Buying a House

I was young and madly in love when the guy I was courting asked me to eat at Gyro Wrap in downtown Athens. He said he had some things he wanted to talk about. We sat down at a tiny table together and he pulled out a piece of paper with a list on it. He began to ask me questions. I didnʼt know it at the time; but if I wouldʼve said no to those questions he wouldn’t  have proposed. One of them was, “Are you going to be okay when all of your friends are buying houses and we arenʼt because Iʼm called to the ministry?” I was blinded by love and said, “Yes, Iʼll be fine! Iʼll live wherever God wants me to...even if that means in a box on the side of the road.” And I really meant that.
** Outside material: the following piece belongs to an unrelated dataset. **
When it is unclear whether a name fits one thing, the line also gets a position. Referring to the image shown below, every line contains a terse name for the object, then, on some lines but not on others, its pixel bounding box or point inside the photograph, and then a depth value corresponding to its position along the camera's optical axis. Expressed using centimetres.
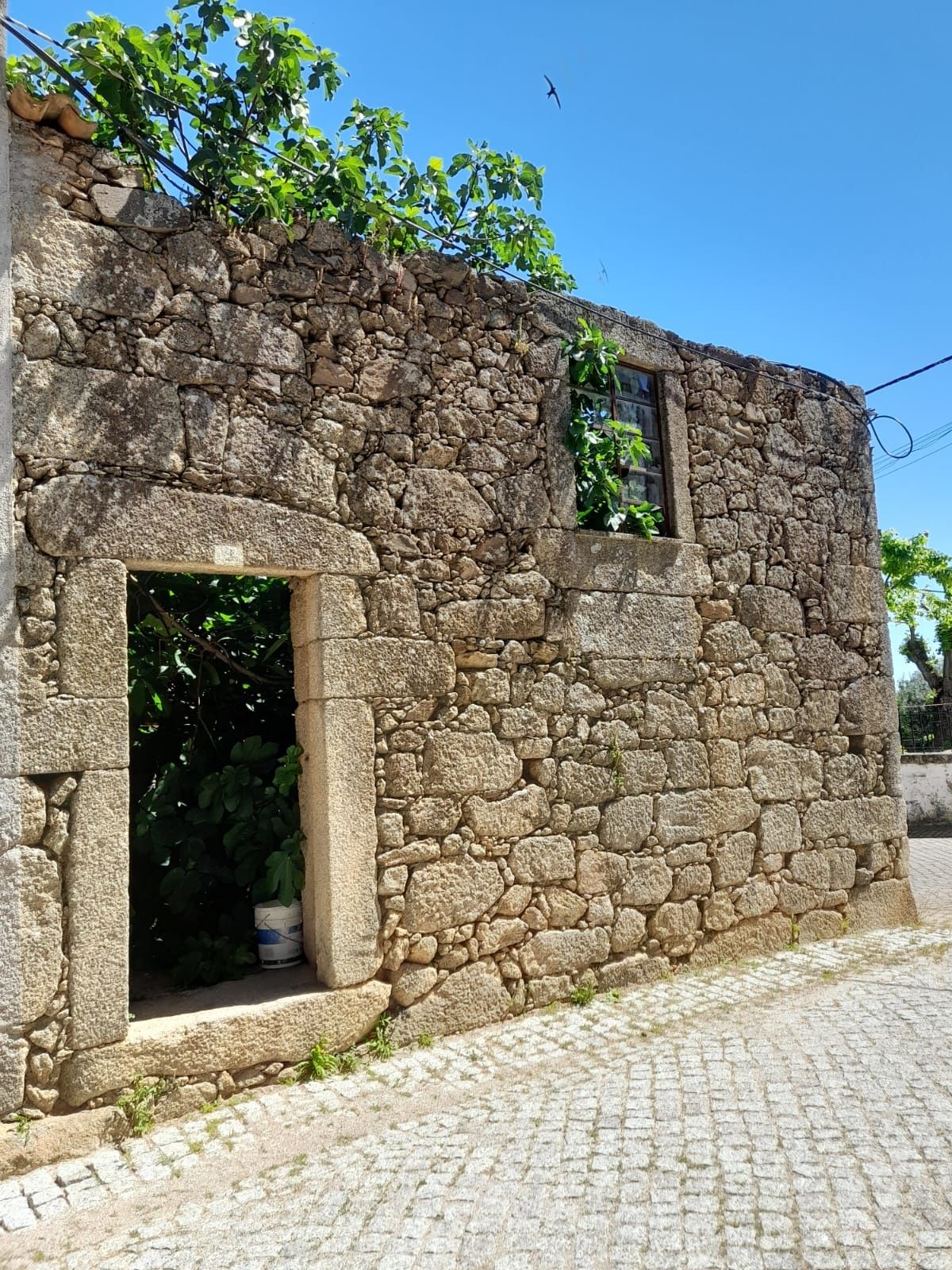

I was passionately in love with Jesus and wanted to serve Him above all else.

Fast forward almost 15 years...now we have 4 kids (one is a baby) and we donʼt have a home. We live in a 3 bedroom apartment on the third floor with no garage or basement to store bikes and basketballs galore. Did I mention all 4 kids are rough and tumble loud boys?!? God has a sense of humor. He probably laughs at me often. He reminds me of the vows I made to Him when I was young and passionately in love with Him and John. I still love the Lord and my husband but sometimes I get mad at them too.

Before we moved here we did own a home for a couple years in Kentucky. I was thankful! But then God called us to West Virginia and we sold our home. Before that home we always rented. We lived in a basement apartment, then a tiny apartment, then we rented an older house, then a single wide trailer, then a few more rented houses in different states. We have lived in 10 different “homes” in 14 years. We have moved a lot! I was pregnant both times we moved to a different state.

We have lived in our current apartment for almost a year. Itʼs really nice and Iʼm thankful it has some great things that go along with it. But itʼs just not the same as having your own house. So Iʼve been house hunting for over a year and we thought we found one but God stopped us right before we signed the contract. I cried over it. Then we thought we found an even better one! Hereʼs what I wrote in my journal about it:

My emotions have been everywhere. I was so extremely excited about buying this gorgeous house that seemed absolutely perfect for our family.  It had enough bedrooms and a little nursery off of the master bedroom. It had a flat yard in West Virginia which is almost impossible to find! It was almost an acre of a flat yard! It had a basketball area on the driveway and was remodeled. We were moving forward and everything with our sweet Christian realtor from church was going so smoothly. The sellers and the selling agent were also Christians. And then a week before closing God interrupted my husband and me. My husband was praying in our closet about other things and then he had the thought from the Lord that said, “Donʼt buy this house, it wonʼt be good for your family.” So John told the Lord that he needed to speak to me about the house if that thought was from the Lord. Later that day I asked John, “What is the Lord telling you about this house?” And John told me how the Lord spoke to him in the prayer closet. John asked me if I had heard from the Lord and I told him that I did hear something a week or two ago but I did not tell him. It was when I was reading through one of the contracts I had a thought that said, “Donʼt do this, trust me.” But I shook it off because my flesh wanted to buy the house so bad. So John and I talked about it that day. We went to church the next day which was Sunday and one of the sermons from the associate pastor was on walking by faith and how sometimes God tells you to do things that donʼt make sense at all. I was reminded of how John and I have lived our life by faith moving and doing things when it didnʼt make any sense. So we had the pastor pray for us after church and the next day which was Monday we met with the realtor and told her that God had spoke to us about not buying the house. We proceeded with the termination and we lost our $5000 earnest money. We also lost money on the home inspection and termite inspection. But the next day someone came to my husband and said that their family wanted to know how to hear from God like that. And if thatʼs the only reason why John and I went through this was so that somebody else could desire to hear from God then it was worth it. The verse I have been meditating on to help me get through this is Proverbs 3:5-6.
“Trust in the Lord with all thine heart; and lean not unto thine own understanding.
In all thy ways acknowledge him, and he shall direct thy paths.”

I had forgotten to acknowledge him before buying that house. I was just leaning on my own understanding and got myself in turmoil.

Now Iʼm back to trusting Him and waiting on Him. There is peace in that. Even living here in this apartment.